*Task brief:*
Repeat every record exactly.

======

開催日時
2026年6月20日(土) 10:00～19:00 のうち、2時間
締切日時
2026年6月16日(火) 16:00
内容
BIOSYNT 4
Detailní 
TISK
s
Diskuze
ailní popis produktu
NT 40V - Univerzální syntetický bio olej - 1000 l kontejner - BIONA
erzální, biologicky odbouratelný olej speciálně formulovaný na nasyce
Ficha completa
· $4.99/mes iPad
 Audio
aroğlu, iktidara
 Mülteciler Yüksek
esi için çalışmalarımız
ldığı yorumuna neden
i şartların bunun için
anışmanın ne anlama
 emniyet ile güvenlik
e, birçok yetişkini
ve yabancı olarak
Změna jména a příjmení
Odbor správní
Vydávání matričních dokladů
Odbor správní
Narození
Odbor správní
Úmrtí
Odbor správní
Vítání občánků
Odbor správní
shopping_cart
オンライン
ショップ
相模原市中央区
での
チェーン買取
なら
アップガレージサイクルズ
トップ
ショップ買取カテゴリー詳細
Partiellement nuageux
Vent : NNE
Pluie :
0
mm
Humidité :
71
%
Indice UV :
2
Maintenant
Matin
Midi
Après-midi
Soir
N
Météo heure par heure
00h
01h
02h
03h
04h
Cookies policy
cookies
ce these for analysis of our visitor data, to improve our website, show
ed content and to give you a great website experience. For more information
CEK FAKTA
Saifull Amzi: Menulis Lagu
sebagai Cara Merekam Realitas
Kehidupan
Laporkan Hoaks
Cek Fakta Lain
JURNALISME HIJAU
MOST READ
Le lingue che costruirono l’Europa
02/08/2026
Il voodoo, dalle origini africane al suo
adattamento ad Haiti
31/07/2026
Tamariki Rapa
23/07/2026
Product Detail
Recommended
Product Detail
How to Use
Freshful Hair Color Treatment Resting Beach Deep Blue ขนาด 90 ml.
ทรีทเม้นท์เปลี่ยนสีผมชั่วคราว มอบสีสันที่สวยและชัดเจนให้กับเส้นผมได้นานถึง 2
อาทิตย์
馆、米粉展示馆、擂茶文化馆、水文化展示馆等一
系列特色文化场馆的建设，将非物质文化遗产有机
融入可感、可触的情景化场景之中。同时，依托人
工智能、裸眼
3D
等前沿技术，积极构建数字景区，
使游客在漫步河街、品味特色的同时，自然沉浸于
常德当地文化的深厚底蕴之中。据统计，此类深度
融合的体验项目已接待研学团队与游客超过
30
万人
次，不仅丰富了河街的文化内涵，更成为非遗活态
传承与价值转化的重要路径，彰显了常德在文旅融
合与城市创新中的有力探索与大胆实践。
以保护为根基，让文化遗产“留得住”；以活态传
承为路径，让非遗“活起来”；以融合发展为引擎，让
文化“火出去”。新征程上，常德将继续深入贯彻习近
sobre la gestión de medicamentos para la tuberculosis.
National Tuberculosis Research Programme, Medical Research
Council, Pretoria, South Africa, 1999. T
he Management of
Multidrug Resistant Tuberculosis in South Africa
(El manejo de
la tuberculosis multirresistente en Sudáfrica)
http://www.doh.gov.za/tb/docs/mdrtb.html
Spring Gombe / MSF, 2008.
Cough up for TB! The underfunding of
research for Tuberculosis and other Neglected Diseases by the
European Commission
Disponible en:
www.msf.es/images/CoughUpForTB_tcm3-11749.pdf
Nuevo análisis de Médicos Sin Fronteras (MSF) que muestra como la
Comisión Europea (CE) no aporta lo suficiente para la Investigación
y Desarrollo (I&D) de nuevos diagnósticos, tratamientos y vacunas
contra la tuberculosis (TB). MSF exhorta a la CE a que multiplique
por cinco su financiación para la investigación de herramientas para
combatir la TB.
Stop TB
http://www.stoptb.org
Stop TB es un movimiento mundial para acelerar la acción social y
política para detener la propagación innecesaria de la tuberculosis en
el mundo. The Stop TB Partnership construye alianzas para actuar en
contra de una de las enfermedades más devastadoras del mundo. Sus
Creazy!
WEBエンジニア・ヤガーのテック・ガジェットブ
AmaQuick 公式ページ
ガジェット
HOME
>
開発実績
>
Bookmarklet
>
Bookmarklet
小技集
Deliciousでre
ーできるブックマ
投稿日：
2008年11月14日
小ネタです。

======

*Response to the exercise:*
開催日時
2026年6月20日(土) 10:00～19:00 のうち、2時間
締切日時
2026年6月16日(火) 16:00
内容
BIOSYNT 4
Detailní 
TISK
s
Diskuze
ailní popis produktu
NT 40V - Univerzální syntetický bio olej - 1000 l kontejner - BIONA
erzální, biologicky odbouratelný olej speciálně formulovaný na nasyce
Ficha completa
· $4.99/mes iPad
 Audio
aroğlu, iktidara
 Mülteciler Yüksek
esi için çalışmalarımız
ldığı yorumuna neden
i şartların bunun için
anışmanın ne anlama
 emniyet ile güvenlik
e, birçok yetişkini
ve yabancı olarak
Změna jména a příjmení
Odbor správní
Vydávání matričních dokladů
Odbor správní
Narození
Odbor správní
Úmrtí
Odbor správní
Vítání občánků
Odbor správní
shopping_cart
オンライン
ショップ
相模原市中央区
での
チェーン買取
なら
アップガレージサイクルズ
トップ
ショップ買取カテゴリー詳細
Partiellement nuageux
Vent : NNE
Pluie :
0
mm
Humidité :
71
%
Indice UV :
2
Maintenant
Matin
Midi
Après-midi
Soir
N
Météo heure par heure
00h
01h
02h
03h
04h
Cookies policy
cookies
ce these for analysis of our visitor data, to improve our website, show
ed content and to give you a great website experience. For more information
CEK FAKTA
Saifull Amzi: Menulis Lagu
sebagai Cara Merekam Realitas
Kehidupan
Laporkan Hoaks
Cek Fakta Lain
JURNALISME HIJAU
MOST READ
Le lingue che costruirono l’Europa
02/08/2026
Il voodoo, dalle origini africane al suo
adattamento ad Haiti
31/07/2026
Tamariki Rapa
23/07/2026
Product Detail
Recommended
Product Detail
How to Use
Freshful Hair Color Treatment Resting Beach Deep Blue ขนาด 90 ml.
ทรีทเม้นท์เปลี่ยนสีผมชั่วคราว มอบสีสันที่สวยและชัดเจนให้กับเส้นผมได้นานถึง 2
อาทิตย์
馆、米粉展示馆、擂茶文化馆、水文化展示馆等一
系列特色文化场馆的建设，将非物质文化遗产有机
融入可感、可触的情景化场景之中。同时，依托人
工智能、裸眼
3D
等前沿技术，积极构建数字景区，
使游客在漫步河街、品味特色的同时，自然沉浸于
常德当地文化的深厚底蕴之中。据统计，此类深度
融合的体验项目已接待研学团队与游客超过
30
万人
次，不仅丰富了河街的文化内涵，更成为非遗活态
传承与价值转化的重要路径，彰显了常德在文旅融
合与城市创新中的有力探索与大胆实践。
以保护为根基，让文化遗产“留得住”；以活态传
承为路径，让非遗“活起来”；以融合发展为引擎，让
文化“火出去”。新征程上，常德将继续深入贯彻习近
sobre la gestión de medicamentos para la tuberculosis.
National Tuberculosis Research Programme, Medical Research
Council, Pretoria, South Africa, 1999. T
he Management of
Multidrug Resistant Tuberculosis in South Africa
(El manejo de
la tuberculosis multirresistente en Sudáfrica)
http://www.doh.gov.za/tb/docs/mdrtb.html
Spring Gombe / MSF, 2008.
Cough up for TB! The underfunding of
research for Tuberculosis and other Neglected Diseases by the
European Commission
Disponible en:
www.msf.es/images/CoughUpForTB_tcm3-11749.pdf
Nuevo análisis de Médicos Sin Fronteras (MSF) que muestra como la
Comisión Europea (CE) no aporta lo suficiente para la Investigación
y Desarrollo (I&D) de nuevos diagnósticos, tratamientos y vacunas
contra la tuberculosis (TB). MSF exhorta a la CE a que multiplique
por cinco su financiación para la investigación de herramientas para
combatir la TB.
Stop TB
http://www.stoptb.org
Stop TB es un movimiento mundial para acelerar la acción social y
política para detener la propagación innecesaria de la tuberculosis en
el mundo. The Stop TB Partnership construye alianzas para actuar en
contra de una de las enfermedades más devastadoras del mundo. Sus
Creazy!
WEBエンジニア・ヤガーのテック・ガジェットブ
AmaQuick 公式ページ
ガジェット
HOME
>
開発実績
>
Bookmarklet
>
Bookmarklet
小技集
Deliciousでre
ーできるブックマ
投稿日：
2008年11月14日
小ネタです。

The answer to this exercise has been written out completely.